Ann Thorpe, a design educator in London, seems to establish a separate category of sustainable design book with her Designer’s Atlas of Sustainability, which lays out a broader map of sustainability for designers (though it seems geared toward product design). She looks at terms like “ecology,” “economy,” and “culture” in order to establish a sort of fundamental world view for designers wanting to embrace sustainability. She aims to provide “ingredients rather than recipes,” giving the reader a highly visual and accessible tutorial in subjects as diverse as lifecycle analysis and materials production to the effects of economic globalization and corporate responsibility. Whether these ingredients already pepper your practice depends in large part, according to Thorpe’s agenda, on how much you care. Thus, the book would most help the young student of design, rather than the established professional who is not likely considering something like public sector design for the first time in a career.
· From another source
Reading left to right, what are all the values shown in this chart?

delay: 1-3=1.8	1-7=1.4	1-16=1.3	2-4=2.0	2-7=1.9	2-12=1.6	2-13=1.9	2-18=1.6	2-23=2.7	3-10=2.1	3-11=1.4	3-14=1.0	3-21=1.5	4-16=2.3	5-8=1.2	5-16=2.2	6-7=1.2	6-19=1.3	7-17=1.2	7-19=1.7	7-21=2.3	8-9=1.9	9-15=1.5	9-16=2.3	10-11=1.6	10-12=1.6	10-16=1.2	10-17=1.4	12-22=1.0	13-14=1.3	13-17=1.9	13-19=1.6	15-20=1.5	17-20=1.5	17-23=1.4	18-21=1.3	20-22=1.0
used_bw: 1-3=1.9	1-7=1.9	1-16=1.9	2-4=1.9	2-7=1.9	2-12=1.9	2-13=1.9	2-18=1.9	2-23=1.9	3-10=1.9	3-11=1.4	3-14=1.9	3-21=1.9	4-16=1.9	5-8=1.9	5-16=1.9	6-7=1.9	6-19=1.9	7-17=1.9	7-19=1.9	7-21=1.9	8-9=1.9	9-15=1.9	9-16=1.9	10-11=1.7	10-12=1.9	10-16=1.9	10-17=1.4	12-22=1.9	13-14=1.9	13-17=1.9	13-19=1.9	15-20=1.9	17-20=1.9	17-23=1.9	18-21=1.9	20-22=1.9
That these three worthwhile books fill different niche interests suggests a broader concern—hardly surprising—for sustainable design, but you wonder how we can maintain this publishing cycle and what role it plays in what’s actually getting built (or not). There is enormous talent being poured into thinking about sustainability right now, but you get the feeling that it’s too disconnected and hasty, that many of these books exist more for their authors than for the reader. That most sustainable design literature still begins with a primarily materialist assumption—building new must never stop—while often only briefly mentioning concepts of inhibition, surely lends doubt to any book’s underlying ambitions toward effecting true change.